Die Decke wurde zunächst als primäre Schadstoffquelle für die PCB-Belastung ausfindig gemacht und erneuert – insbesondere im Besucher- und Pressebereich, wie es von der Stadt heißt. Denn dort war die Belastung am höchsten. Doch immer noch war der Saal nicht PCB-frei, als weitere Schadstoffquellen wurden Wände oder Teppich ausgemacht.

Die Entfernung des PCB gestaltete sich alles andere als einfach. In anderen Sälen wurde mit unterschiedlichen Verfahren experimentiert. „Mit einer Lauge zu arbeiten, dauerte ewig – das war unpraktisch. Und als mit Wasser gearbeitet wurde, lief die Brühe durch das ganze Haus“, beschreibt ein Informant aus dem parlamentarischen Raum die Methoden.

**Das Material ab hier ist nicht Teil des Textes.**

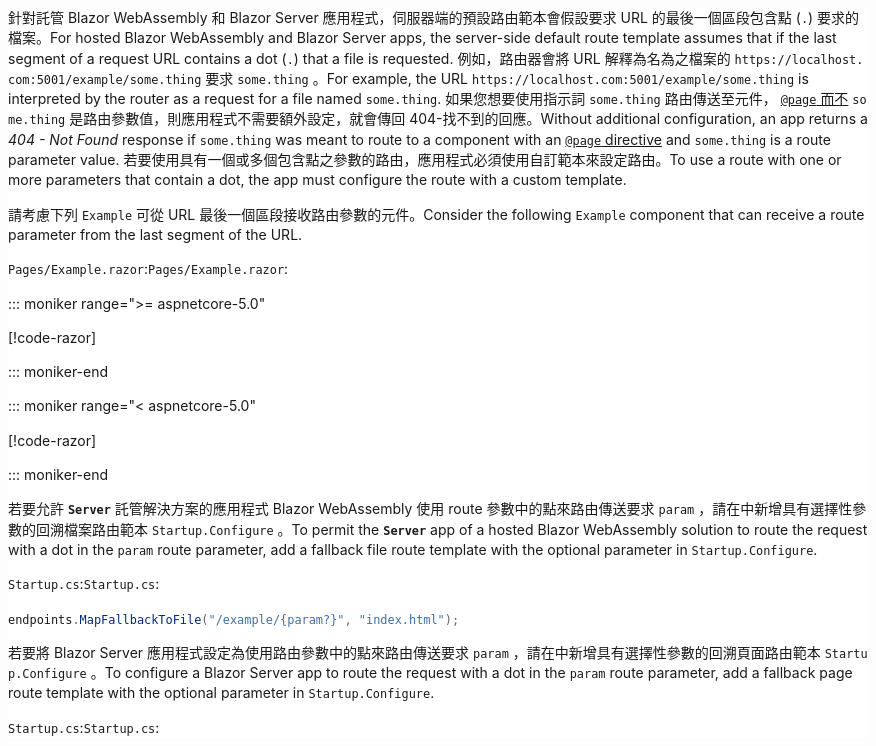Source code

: <span data-ttu-id="e2cb4-184">針對託管 Blazor WebAssembly 和 Blazor Server 應用程式，伺服器端的預設路由範本會假設要求 URL 的最後一個區段包含點 (`.`) 要求的檔案。</span><span class="sxs-lookup"><span data-stu-id="e2cb4-184">For hosted Blazor WebAssembly and Blazor Server apps, the server-side default route template assumes that if the last segment of a request URL contains a dot (`.`) that a file is requested.</span></span> <span data-ttu-id="e2cb4-185">例如，路由器會將 URL 解釋為名為之檔案的 `https://localhost.com:5001/example/some.thing` 要求 `some.thing` 。</span><span class="sxs-lookup"><span data-stu-id="e2cb4-185">For example, the URL `https://localhost.com:5001/example/some.thing` is interpreted by the router as a request for a file named `some.thing`.</span></span> <span data-ttu-id="e2cb4-186">如果您想要使用指示詞 `some.thing` 路由傳送至元件， [ `@page` 而不](xref:mvc/views/razor#page) `some.thing` 是路由參數值，則應用程式不需要額外設定，就會傳回 404-找不到的回應。</span><span class="sxs-lookup"><span data-stu-id="e2cb4-186">Without additional configuration, an app returns a *404 - Not Found* response if `some.thing` was meant to route to a component with an [`@page` directive](xref:mvc/views/razor#page) and `some.thing` is a route parameter value.</span></span> <span data-ttu-id="e2cb4-187">若要使用具有一個或多個包含點之參數的路由，應用程式必須使用自訂範本來設定路由。</span><span class="sxs-lookup"><span data-stu-id="e2cb4-187">To use a route with one or more parameters that contain a dot, the app must configure the route with a custom template.</span></span>

<span data-ttu-id="e2cb4-188">請考慮下列 `Example` 可從 URL 最後一個區段接收路由參數的元件。</span><span class="sxs-lookup"><span data-stu-id="e2cb4-188">Consider the following `Example` component that can receive a route parameter from the last segment of the URL.</span></span>

<span data-ttu-id="e2cb4-189">`Pages/Example.razor`:</span><span class="sxs-lookup"><span data-stu-id="e2cb4-189">`Pages/Example.razor`:</span></span>

::: moniker range=">= aspnetcore-5.0"

[!code-razor[](~/blazor/common/samples/5.x/BlazorSample_WebAssembly/Pages/routing/Example.razor?highlight=1)]

::: moniker-end

::: moniker range="< aspnetcore-5.0"

[!code-razor[](~/blazor/common/samples/3.x/BlazorSample_WebAssembly/Pages/routing/Example.razor?highlight=2)]

::: moniker-end

<span data-ttu-id="e2cb4-190">若要允許 **`Server`** 託管解決方案的應用程式 Blazor WebAssembly 使用 route 參數中的點來路由傳送要求 `param` ，請在中新增具有選擇性參數的回溯檔案路由範本 `Startup.Configure` 。</span><span class="sxs-lookup"><span data-stu-id="e2cb4-190">To permit the **`Server`** app of a hosted Blazor WebAssembly solution to route the request with a dot in the `param` route parameter, add a fallback file route template with the optional parameter in `Startup.Configure`.</span></span>

<span data-ttu-id="e2cb4-191">`Startup.cs`:</span><span class="sxs-lookup"><span data-stu-id="e2cb4-191">`Startup.cs`:</span></span>

```csharp
endpoints.MapFallbackToFile("/example/{param?}", "index.html");
```

<span data-ttu-id="e2cb4-192">若要將 Blazor Server 應用程式設定為使用路由參數中的點來路由傳送要求 `param` ，請在中新增具有選擇性參數的回溯頁面路由範本 `Startup.Configure` 。</span><span class="sxs-lookup"><span data-stu-id="e2cb4-192">To configure a Blazor Server app to route the request with a dot in the `param` route parameter, add a fallback page route template with the optional parameter in `Startup.Configure`.</span></span>

<span data-ttu-id="e2cb4-193">`Startup.cs`:</span><span class="sxs-lookup"><span data-stu-id="e2cb4-193">`Startup.cs`:</span></span>
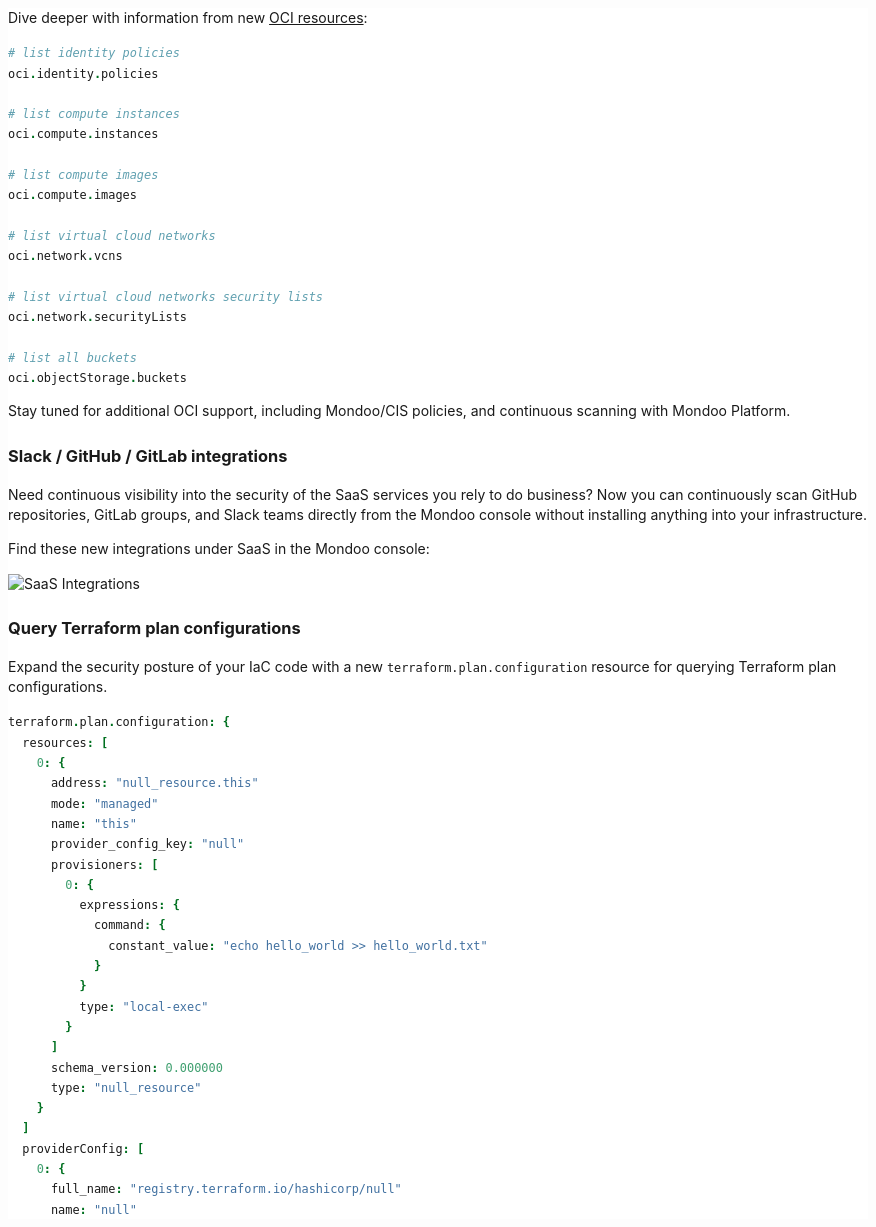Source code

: Dive deeper with information from new [OCI resources](/mql/resources/oci-pack/):

```coffee
# list identity policies
oci.identity.policies

# list compute instances
oci.compute.instances

# list compute images
oci.compute.images

# list virtual cloud networks
oci.network.vcns

# list virtual cloud networks security lists
oci.network.securityLists

# list all buckets
oci.objectStorage.buckets
```

Stay tuned for additional OCI support, including Mondoo/CIS policies, and continuous scanning with Mondoo Platform.

### Slack / GitHub / GitLab integrations

Need continuous visibility into the security of the SaaS services you rely to do business? Now you can continuously scan GitHub repositories, GitLab groups, and Slack teams directly from the Mondoo console without installing anything into your infrastructure.

Find these new integrations under SaaS in the Mondoo console:

![SaaS Integrations](/img/releases/2023-05-16-mondoo-8.10-is-out/saas_integrations.png)

### Query Terraform plan configurations

Expand the security posture of your IaC code with a new `terraform.plan.configuration` resource for querying Terraform plan configurations.

```coffee
terraform.plan.configuration: {
  resources: [
    0: {
      address: "null_resource.this"
      mode: "managed"
      name: "this"
      provider_config_key: "null"
      provisioners: [
        0: {
          expressions: {
            command: {
              constant_value: "echo hello_world >> hello_world.txt"
            }
          }
          type: "local-exec"
        }
      ]
      schema_version: 0.000000
      type: "null_resource"
    }
  ]
  providerConfig: [
    0: {
      full_name: "registry.terraform.io/hashicorp/null"
      name: "null"
```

Ein Verfahren mit Trockeneis habe sich schließlich als praktikabel erwiesen.

Da die Messwerte jedoch immer noch zu hoch waren, geriet der Estrich ins Visier – das weckte wieder andere Begehrlichkeiten.

Denn unter den Füßen der Stadtverordneten waren Telefonkabel im Boden eingearbeitet. Als das Haus 1971 eröffnet wurde, hatte man sowohl dem Präsidium sowie der ersten Tischreihe Telefone spendiert – die wurden, alte Fotos aus den 1980er und 1990er Jahren beweisen es, lange genutzt. Wie sinnvoll es war, dass zwei Fraktionsvorsitzende, die nur eineinhalb Meter voneinander entfernt saßen, per Telefon miteinander kommunizierten, sei dahingestellt. Noch vor der Jahrtausendwende verschwanden diese von den Tischen.

Im Zuge der Sanierung aber ist der Wunsch aufgekommen, Elektroanschlüsse an sämtlichen Tischen für mobile Endgeräte zu installieren. Und dieses Vorhaben rief nicht etwa den städtischen, sondern den Landesdenkmalschutz auf den Plan. Denn durch die Verkabelung hätte der Boden ein klein wenig angehoben werden müssen, wie es heißt. Und während beim Isenburger Schloss der Landesdenkmalschutz der Zerstörung historischer Bausubstanz zwecks Einbau eines Aufzugs einst tatenlos zusah, wurde im Falle des Einbaus von Stromkabeln im Sitzungssaal des Rathauses nun das Veto eingelegt, wie wohlinformierte Kreise zu berichten wissen.

Da trifft es sich, dass  der Estrich demnächst entfernt werden muss – dadurch wird exakt so viel Platz gewonnen, dass zur Freude der Denkmalschützer durch das Verlegen der Stromkabel der Boden nicht angehoben werden muss. Im kommenden Monat sollen die Stadtverordneten der Verlegung der Stromkabel zustimmen.

Die Wiesbadener Denkmalschützer beschäftigen sich auch mit der Farbgebung. Der Saal soll nämlich so original wie möglich inszeniert werden und so gerieten Boden, Möblierung und Wandmalerei ins Blickfeld. Mit viel Aufwand wird seitdem versucht, die originale Farbgebung des Raums zu rekonstruieren. Auch bei unserer Zeitung wurde schon wegen alter Fotos angefragt. Doch auch wenn jüngere Leser es kaum glauben können: In den Jahren um 1971 wurden nur Schwarz-Weiß-Fotos in unserer Zeitung veröffentlicht, die Farbkleckse an der Betonwand des Raums lassen sich somit nicht bestimmen. Die Fotos zeigen jedoch, dass es einst helle Lederbestuhlung gab. Die wurde, wie es heißt, von der damals noch aktiven Lederwarenindustrie der Stadt gespendet.

Wie die Suche nach der Original-Bemalung ausgeht, ist offen, eine Untersuchung der Wandflächen ist geplant. Einen seriösen Fertigstellungstermin könne man derzeit nicht nennen, heißt es von der Stadt. Teuer wird es auf jeden Fall: Nach bisherigen Schätzungen kosten Schadstoffsanierung und Elektroverkabelung mehr als 650 000 Euro.

PCB steht für

Polychlorierte Biphenyle, die etwa als Kühlmittel oder zum Brandschutz genutzt wurden. Im menschlichen Körper reichert sich PCB im Fettgewebe an und kann zu Leber-, Milz- und Nierenschäden führen, außerdem besteht der Verdacht, dass der Stoff krebserregend ist.